### ESERCIZI PROPOSTI
A. Nel testo sulle scorie radioattive in Sardegna, traduci in inglese la frase "Viene in mente prima di tutto il Sulcis Iglesiente, dove pozzi e gallerie dismessi non si contano."
B. Prosegui il testo sulle scorie radioattive in Sardegna a partire dall'ultima frase riportata.

### TESTO DEL DOCUMENTO
<<<<

SARDEGNA, SCORIE RADIOATTIVE: NON POSSIAMO RESTAREINDIFFERENTI!



Per un futuro che rispetti la nostra storia


Ci hanno fotografato ai raggi X. Per smaltire cinquantamila metri cubi di
scorie radioattive, il Governo e la società statale Sogin pensano - si
legge nei resoconti parlamentari - <<a miniere abbandonate di ogni tipo>>,
in zone scarsamente abitate e al riparo dai terremoti, preferibilmente in
territori dove sia forte una presenza militare in grado di assicurare la
protezione armata, da terra e dal cielo, contro attacchi a un simile
<<obiettivo sensibile>>, come viene definito dopo l'11 settembre.
Viene in mente prima di tutto il Sulcis Iglesiente, dove pozzi e gallerie
dismessi non si contano. Ma anche altre zone dell'Isola, dove il lavoro e
la sofferenza dell'uomo hanno scavato, nei secoli, chilometri e chilometri
di fango e roccia in cambio di pane e silicosi. Un sacrificio estremo che
non può essere ricompensato con gli sgravi fiscali e i contributi in denaro
che lo Stato promette alla regione che si accollerà il materiale
nucleare:l'obolo è previsto dal disegno di legge del ministro Marzano -
"Riordino del settore energetico", articolo 27 - che sarà discusso tra
dieci giorni alle Camere. Un premio che si esaurirà ben prima della
radioattività, la cui vita è calcolata in trecentomila anni per i metalli
più pericolosi e in duecento per quelli a più rapida consunzione. Il
concetto "chi inquina paga", ispiratore delle prime politiche ambientali
degli anni Settanta, è stato rovesciato dal Governo: chi paga può
inquinare, per l'eternità. Nei ministeri si parla, in via ufficiosa, di
premi per sei, sette, dieci milioni di euro alla popolazione che accetterà
la sepoltura dei cadaveri delle centrali atomiche uccise dagli italiani con
il referendum del 1987. Producevano energia sporca, tuttavia a prezzi
sicuramente inferiori rispetto al carbone che alimentava le ciminiere
sarde: l'Isola non ha mai ricevuto un kilowatt da quei generatori e adesso
rischia di accollarsi gli avanzi - andati a male, per giunta - del
banchetto.

>>>>

### DATI IN ESAME
<<<<

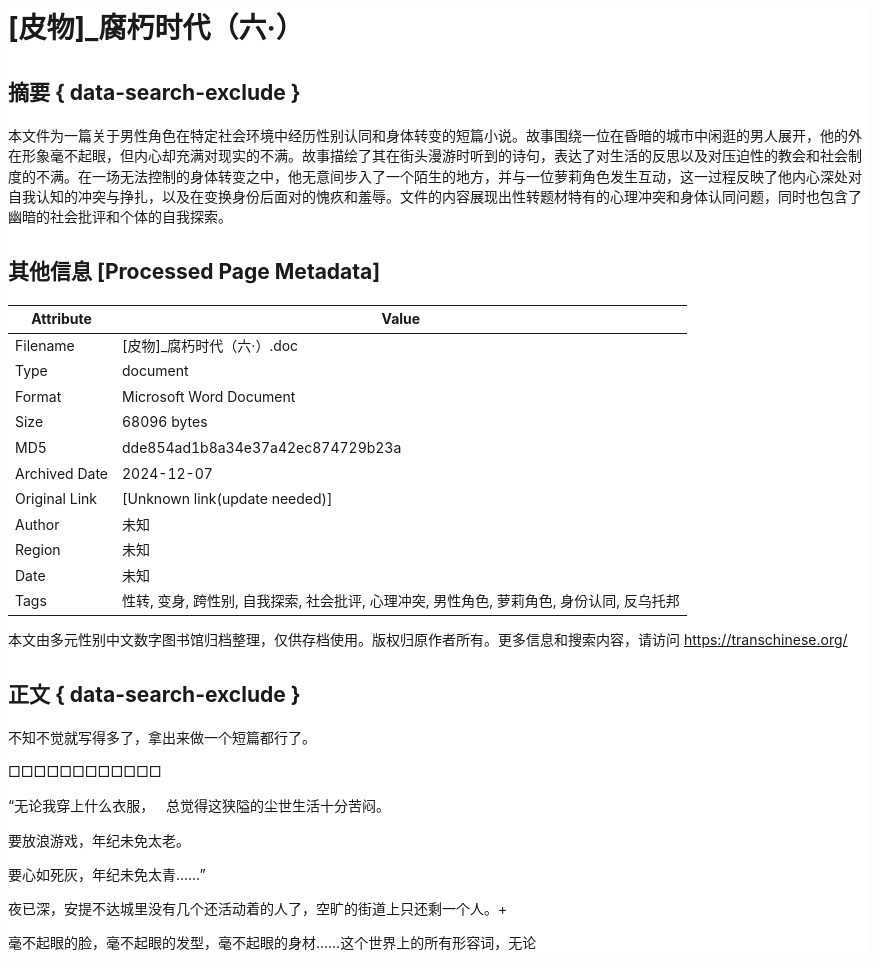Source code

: # [皮物]_腐朽时代（六·）



## 摘要  { data-search-exclude }


本文件为一篇关于男性角色在特定社会环境中经历性别认同和身体转变的短篇小说。故事围绕一位在昏暗的城市中闲逛的男人展开，他的外在形象毫不起眼，但内心却充满对现实的不满。故事描绘了其在街头漫游时听到的诗句，表达了对生活的反思以及对压迫性的教会和社会制度的不满。在一场无法控制的身体转变之中，他无意间步入了一个陌生的地方，并与一位萝莉角色发生互动，这一过程反映了他内心深处对自我认知的冲突与挣扎，以及在变换身份后面对的愧疚和羞辱。文件的内容展现出性转题材特有的心理冲突和身体认同问题，同时也包含了幽暗的社会批评和个体的自我探索。



## 其他信息 [Processed Page Metadata]

| Attribute       | Value                                  |
|-----------------|----------------------------------------|
| Filename        | [皮物]_腐朽时代（六·）.doc                             |
| Type            | document                                 |
| Format          | Microsoft Word Document                               |
| Size            | 68096 bytes                           |
| MD5             | dde854ad1b8a34e37a42ec874729b23a                                  |
| Archived Date   | 2024-12-07                             |
| Original Link   | [Unknown link(update needed)]                         |
| Author          | 未知                               |
| Region          | 未知                               |
| Date            | 未知                                 |
| Tags            | 性转, 变身, 跨性别, 自我探索, 社会批评, 心理冲突, 男性角色, 萝莉角色, 身份认同, 反乌托邦                                 |

本文由多元性别中文数字图书馆归档整理，仅供存档使用。版权归原作者所有。更多信息和搜索内容，请访问 <https://transchinese.org/>


## 正文 { data-search-exclude }


不知不觉就写得多了，拿出来做一个短篇都行了。

□□□□□□□□□□□□

“无论我穿上什么衣服，   总觉得这狭隘的尘世生活十分苦闷。

要放浪游戏，年纪未免太老。

要心如死灰，年纪未免太青……”

夜已深，安提不达城里没有几个还活动着的人了，空旷的街道上只还剩一个人。+

毫不起眼的脸，毫不起眼的发型，毫不起眼的身材……这个世界上的所有形容词，无论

>>>>

### RISULTATI PER ESERCIZIO
A. The Sulcis Iglesiente comes to mind first of all, where disused shafts and tunnels are beyond counting.

B.
Generali, ministri e sottosegretari adesso - ma soltanto adesso che la
gente comincia a dire basta - si affannano a far sapere che vigileranno,
che nulla è deciso, che tutto è sotto controllo. Però a domanda diretta,
nessuno si sente di escludere che l'Isola possa diventare la pattumiera
nucleare di rifiuti italiani e persino francesi. Cinquantamila metri cubi
di plutonio, uranio e altre sostanze. Un grattacielo di sessanta piani a
testa in giù: i sardi non vogliono che venga calato nelle viscere di quella
terra che gli uomini scavavano, le donne portavano in superficie e in mezzo
alla quale i bambini giocavano e si sporcavano allegramente la faccia in
attesa del ritorno dei genitori ingobbiti dal dolore di una giornata in
galleria.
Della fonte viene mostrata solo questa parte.